Turning to voting rights
Gross said he’s going into retirement reluctantly and plans to stay active on the boards of a number of organizations, including No Labels, the American Council of Political Leaders and the Public Affairs Council. He’s also involved with the legal committee for the U.S. Holocaust Memorial Museum and co-chairs the Practicing Law Institute’s corporate political activities program.
And though campaign finance is his first area of expertise, he plans to focus more on voting rights, he said. His firm recognized his work with a pro bono award last year for efforts on voting rights and other matters.
“Right now, the need for advice and help in the area of voting rights has never been greater,” he said.
He’s offered clients a “dispassionate” analysis of some of the new state laws on elections and said some of the rhetoric has become overheated.
“Sometimes you say, ‘Well this same provision in Delaware is not so bad,’ but then you import it to Georgia and because of the nature of the voting population in that state, it has a much different, disparate effect,” he said.
Gross said what concerns him most are measures putting state legislatures, not elections officials, in charge of the vote-counting process.
“That to me, it’s almost impossible to justify,” he said. “It spells trouble and creates opportunity for mischief.”
Though he’s worked over the past three-plus decades to keep to a less partisan line, Gross said he expects that he may shed some of that.
“I think I can come out of my shell politically more,” he said. “We all have our personal views of things, and I will be less constrained.”
That may be one of the few things he’s looking forward to in retirement. The COVID pandemic, he said, has helped prepare him psychologically for a change that he wouldn’t do if it weren’t mandatory.
“Emotionally, for me, it’s somewhat difficult, challenging,” he said, noting that he had considered taking some of his clients to another firm but decided against it.

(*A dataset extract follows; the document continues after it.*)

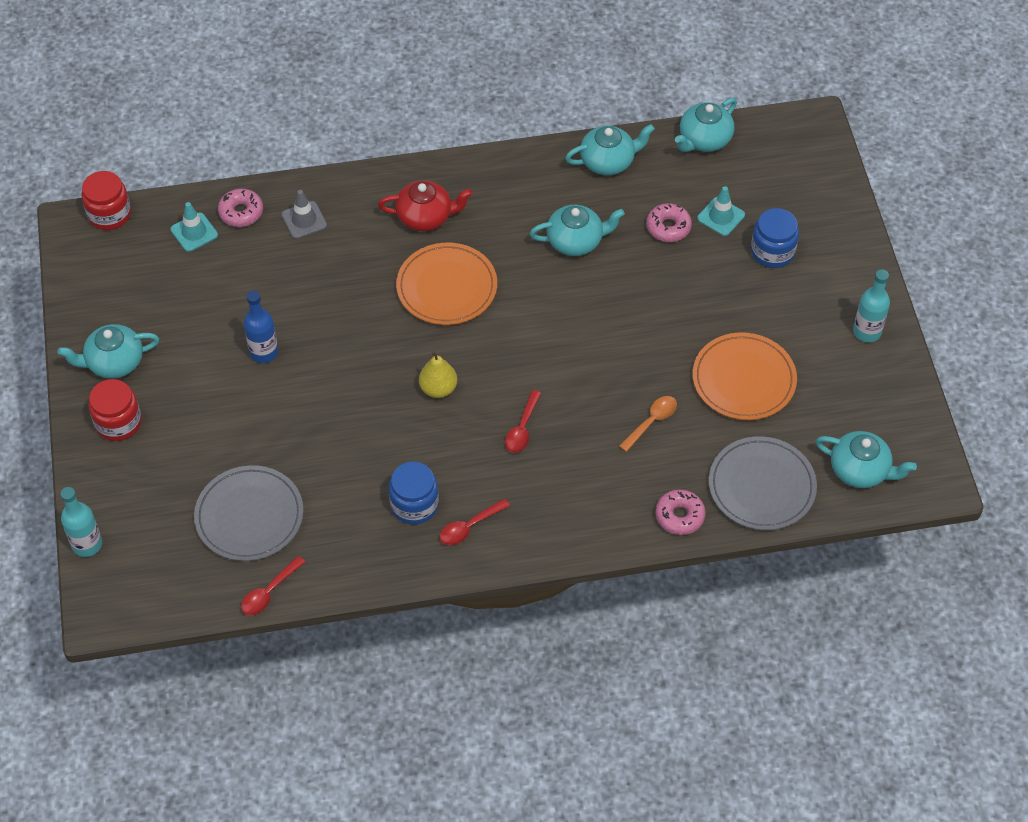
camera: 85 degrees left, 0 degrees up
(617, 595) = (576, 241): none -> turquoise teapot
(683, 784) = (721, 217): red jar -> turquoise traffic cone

He didn’t want to take away from the team he’s built and mentored over the years.
That practice, he said, is the culmination of his life’s work. “I would say, looking back, while I’ve had some very interesting cases in my career and good times and stressful times, that, I feel, is my greatest accomplishment,” he said.
In addition to working on voting rights and serving on boards, he may get a dog. But, “I have to work on my wife on that one,” he confessed.